What does it mean for sterling?

 Andy Scott, associate director of FX advisory services at foreign currency specialists, HiFX, said:  “This morning’s news that UK consumer price inflation is at a record low is very good news since we have an economy that is on the right path with robust growth and falling unemployment. Sterling weakened by around 0.5 cent against both the dollar and the euro following the release, since the disinflationary environment would suggest a neutral or easing monetary policy stance. The Bank of England however recently suggested that the next move will be to hike rates, albeit not for a while yet.

“The components where prices are falling are predominantly food and energy, neither of which people can hold off buying for any real length of time, so the risk of deflation is negligible. What this does is provide a boost to households’ disposable income and unless the current economic environment turns sour, it should result in increased levels of consumer spending. The interesting dynamic will be what impact it has on wage settlements which are a big focus for the Bank of England who have forecast wage growth to rise to over 3% this year and next.

“Currently, average wage growth is just 1.7% and with inflation of just 0.3%, employers have good reason to temper expectations of bumper pay rises. What will ultimately determine whether the MPC are correct in their forecasts is of course whether demand for labour begins to outstrip supply, giving employees the stronger negotiating position.

“For sterling, the outlook remains fairly positive with the economy in growth mode but May’s General Election is certainly a short-term concern with a hung parliament previously having seen it weaken sharply.”
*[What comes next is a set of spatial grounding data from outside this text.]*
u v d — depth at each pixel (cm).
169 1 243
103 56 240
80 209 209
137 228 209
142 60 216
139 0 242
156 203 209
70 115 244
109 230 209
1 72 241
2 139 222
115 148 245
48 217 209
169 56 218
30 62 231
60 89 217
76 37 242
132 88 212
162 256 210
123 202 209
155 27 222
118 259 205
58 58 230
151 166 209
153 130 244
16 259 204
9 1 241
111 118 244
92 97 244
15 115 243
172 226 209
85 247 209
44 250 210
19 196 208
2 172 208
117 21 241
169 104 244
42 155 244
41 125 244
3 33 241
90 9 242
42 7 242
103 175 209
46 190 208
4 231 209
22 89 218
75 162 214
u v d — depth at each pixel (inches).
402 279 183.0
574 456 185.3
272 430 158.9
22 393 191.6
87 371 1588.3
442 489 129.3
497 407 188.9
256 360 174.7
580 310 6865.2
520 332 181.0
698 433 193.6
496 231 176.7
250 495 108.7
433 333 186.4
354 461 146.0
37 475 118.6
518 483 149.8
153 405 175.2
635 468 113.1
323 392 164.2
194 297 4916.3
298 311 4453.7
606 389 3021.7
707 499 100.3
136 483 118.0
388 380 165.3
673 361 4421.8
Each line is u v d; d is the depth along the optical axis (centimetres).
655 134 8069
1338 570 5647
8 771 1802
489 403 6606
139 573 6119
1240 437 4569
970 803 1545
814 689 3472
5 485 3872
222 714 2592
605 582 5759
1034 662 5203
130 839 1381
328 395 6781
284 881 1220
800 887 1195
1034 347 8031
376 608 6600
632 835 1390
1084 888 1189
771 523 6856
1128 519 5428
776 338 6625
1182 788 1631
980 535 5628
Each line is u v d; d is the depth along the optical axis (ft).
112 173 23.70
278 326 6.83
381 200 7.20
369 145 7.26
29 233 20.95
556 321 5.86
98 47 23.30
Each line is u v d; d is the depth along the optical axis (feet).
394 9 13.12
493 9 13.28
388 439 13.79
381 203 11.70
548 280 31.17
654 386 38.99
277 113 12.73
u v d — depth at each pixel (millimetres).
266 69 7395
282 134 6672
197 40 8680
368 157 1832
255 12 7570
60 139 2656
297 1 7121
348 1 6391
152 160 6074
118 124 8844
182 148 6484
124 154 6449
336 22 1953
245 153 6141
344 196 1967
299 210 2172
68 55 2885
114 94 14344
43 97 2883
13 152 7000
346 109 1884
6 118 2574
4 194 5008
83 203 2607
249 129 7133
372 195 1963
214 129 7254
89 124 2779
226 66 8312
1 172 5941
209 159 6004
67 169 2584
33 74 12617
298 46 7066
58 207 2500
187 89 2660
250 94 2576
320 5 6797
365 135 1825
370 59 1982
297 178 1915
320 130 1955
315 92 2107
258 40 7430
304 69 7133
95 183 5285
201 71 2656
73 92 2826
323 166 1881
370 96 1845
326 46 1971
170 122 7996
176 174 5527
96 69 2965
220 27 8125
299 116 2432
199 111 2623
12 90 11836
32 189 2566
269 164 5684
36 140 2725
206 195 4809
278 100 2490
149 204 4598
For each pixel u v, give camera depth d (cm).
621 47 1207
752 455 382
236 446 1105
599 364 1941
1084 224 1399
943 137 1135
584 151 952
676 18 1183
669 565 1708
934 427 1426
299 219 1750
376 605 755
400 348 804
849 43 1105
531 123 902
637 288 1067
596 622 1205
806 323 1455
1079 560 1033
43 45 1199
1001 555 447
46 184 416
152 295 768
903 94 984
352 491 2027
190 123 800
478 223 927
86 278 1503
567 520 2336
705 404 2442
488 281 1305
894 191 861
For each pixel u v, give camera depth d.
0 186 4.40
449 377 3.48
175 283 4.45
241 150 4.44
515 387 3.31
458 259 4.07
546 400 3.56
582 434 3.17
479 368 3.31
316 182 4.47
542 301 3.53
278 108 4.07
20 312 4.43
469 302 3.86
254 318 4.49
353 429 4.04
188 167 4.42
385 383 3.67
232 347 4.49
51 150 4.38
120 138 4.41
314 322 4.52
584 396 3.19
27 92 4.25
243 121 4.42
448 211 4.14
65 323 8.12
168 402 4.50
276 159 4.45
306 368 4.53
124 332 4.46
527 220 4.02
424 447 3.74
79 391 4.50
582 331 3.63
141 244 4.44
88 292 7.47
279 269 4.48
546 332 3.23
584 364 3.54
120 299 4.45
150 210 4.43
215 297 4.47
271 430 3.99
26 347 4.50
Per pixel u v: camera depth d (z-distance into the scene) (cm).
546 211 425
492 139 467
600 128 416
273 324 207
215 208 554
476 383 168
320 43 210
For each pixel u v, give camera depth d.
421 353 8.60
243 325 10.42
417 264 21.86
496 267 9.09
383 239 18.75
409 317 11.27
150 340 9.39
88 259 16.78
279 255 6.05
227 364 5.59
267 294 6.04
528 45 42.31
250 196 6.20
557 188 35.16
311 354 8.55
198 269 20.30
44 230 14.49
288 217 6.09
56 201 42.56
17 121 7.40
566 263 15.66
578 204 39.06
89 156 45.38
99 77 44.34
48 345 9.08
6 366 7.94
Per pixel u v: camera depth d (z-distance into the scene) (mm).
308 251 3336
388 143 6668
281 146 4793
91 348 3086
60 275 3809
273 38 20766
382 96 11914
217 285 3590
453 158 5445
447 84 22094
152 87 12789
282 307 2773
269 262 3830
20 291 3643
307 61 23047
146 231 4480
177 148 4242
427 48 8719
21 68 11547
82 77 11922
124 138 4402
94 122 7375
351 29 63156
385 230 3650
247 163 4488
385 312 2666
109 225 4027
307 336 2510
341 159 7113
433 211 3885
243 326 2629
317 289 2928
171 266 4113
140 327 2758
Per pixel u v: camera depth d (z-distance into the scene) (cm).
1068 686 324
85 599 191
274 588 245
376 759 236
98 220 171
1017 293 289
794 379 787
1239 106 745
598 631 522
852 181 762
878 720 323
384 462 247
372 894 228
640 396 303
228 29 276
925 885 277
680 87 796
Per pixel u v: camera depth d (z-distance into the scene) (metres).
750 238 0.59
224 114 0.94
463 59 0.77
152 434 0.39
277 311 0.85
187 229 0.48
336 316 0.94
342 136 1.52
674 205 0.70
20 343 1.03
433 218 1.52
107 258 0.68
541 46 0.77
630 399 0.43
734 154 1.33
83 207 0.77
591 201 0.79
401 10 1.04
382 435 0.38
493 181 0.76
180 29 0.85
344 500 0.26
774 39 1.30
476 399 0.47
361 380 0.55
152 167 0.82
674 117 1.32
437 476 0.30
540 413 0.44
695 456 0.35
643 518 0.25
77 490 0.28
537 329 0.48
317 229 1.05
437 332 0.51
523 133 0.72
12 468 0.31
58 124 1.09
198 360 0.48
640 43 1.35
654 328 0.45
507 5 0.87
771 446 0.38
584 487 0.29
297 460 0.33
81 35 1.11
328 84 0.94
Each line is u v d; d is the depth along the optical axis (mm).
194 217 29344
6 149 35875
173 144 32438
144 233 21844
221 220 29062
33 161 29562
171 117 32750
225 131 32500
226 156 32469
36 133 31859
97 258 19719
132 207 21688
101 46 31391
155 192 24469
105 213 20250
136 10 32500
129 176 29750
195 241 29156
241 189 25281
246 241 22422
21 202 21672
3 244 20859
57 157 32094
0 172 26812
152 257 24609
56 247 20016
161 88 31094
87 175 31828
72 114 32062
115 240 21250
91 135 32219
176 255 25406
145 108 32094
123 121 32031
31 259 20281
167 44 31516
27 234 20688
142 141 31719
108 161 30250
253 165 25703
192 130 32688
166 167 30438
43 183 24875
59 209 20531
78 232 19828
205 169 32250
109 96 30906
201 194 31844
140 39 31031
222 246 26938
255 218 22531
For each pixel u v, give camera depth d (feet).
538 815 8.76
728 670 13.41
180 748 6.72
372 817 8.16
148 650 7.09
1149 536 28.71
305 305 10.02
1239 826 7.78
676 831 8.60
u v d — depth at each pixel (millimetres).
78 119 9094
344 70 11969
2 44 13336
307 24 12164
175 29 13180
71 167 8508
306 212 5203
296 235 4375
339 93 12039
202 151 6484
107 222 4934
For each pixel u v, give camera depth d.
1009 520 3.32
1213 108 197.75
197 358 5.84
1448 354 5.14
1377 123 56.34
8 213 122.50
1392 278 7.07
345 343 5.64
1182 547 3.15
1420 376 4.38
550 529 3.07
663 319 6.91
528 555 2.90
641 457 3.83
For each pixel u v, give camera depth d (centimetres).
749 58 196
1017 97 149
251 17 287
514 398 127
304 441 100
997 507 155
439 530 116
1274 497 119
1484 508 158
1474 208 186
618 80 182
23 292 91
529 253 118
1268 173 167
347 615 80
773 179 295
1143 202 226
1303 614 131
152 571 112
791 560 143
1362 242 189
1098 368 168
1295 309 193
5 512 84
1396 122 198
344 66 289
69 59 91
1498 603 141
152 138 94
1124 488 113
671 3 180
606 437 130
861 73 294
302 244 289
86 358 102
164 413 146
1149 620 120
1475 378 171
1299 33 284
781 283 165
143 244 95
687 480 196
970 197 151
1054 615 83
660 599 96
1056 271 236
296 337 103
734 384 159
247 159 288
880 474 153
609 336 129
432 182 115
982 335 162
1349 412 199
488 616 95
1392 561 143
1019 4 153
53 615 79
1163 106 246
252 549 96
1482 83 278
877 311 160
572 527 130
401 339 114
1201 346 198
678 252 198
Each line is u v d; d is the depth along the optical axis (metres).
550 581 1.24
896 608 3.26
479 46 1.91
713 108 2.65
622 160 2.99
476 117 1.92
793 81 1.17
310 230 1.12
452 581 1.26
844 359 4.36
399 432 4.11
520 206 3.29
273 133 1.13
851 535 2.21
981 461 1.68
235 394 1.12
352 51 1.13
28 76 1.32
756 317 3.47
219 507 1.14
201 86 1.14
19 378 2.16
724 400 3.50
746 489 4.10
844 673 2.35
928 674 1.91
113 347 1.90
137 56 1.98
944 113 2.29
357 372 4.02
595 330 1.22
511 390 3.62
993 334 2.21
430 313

What does it mean for pensioners?

Vanessa Owen, head of annuities and equity release at LV=, said: “The fall in the rate of inflation is great news for those concerned about the cost of living.  This is particularly important for retirees as they are often hit hardest by rising inflation. This section of society often spends a significantly higher percentage of their disposable income on bills, such as electricity.

“With people spending longer in retirement, the risk of inflation reducing the value of their capital is an issue that needs to be considered when deciding how to take an income from their pension fund, especially for those who are planning to take their savings as a lump sum.

“There are retirement solutions available that provide an element of inflation-proofing, yet the majority of retirees buy annuities on a level basis. However, since the Budget, we have seen this start to change, with those approaching retirement now looking for alternatives such as income drawdown, fixed term and investment linked annuities. We always encourage savers to shop around in order to make the most of their pension pots and achieve the level of income and flexibility they require.”

1 thought on “Inflation falls to record low: What it means for interest rates, sterling and more”

  1. Jive Bunny says:

    “If it turns negative this will be the first ‘deflation’ experienced in the UK since the 1960.” Really???!! Check this out – Open the spreadsheet and click “RPI All items 1948 to 2014 1” then look at row 70 columns G thru N relating to 2009 months March to October 2009 and ol Ben thinks there hesn’t been deflation since 1960?? Er try 2009 Ben, the overall “inflation rate” for that year was -0.5%…..

    “Deflation is dangerous because it causes companies and consumers to do the exact thing that causes more deflation – delay spending in the hope of further price falls in future.” That’ll be why computers, TV’s and stereos etc, all of which have been falling in price since the 1990’s have been getting purchased all thru that time then !

    Are these people really “experts”?????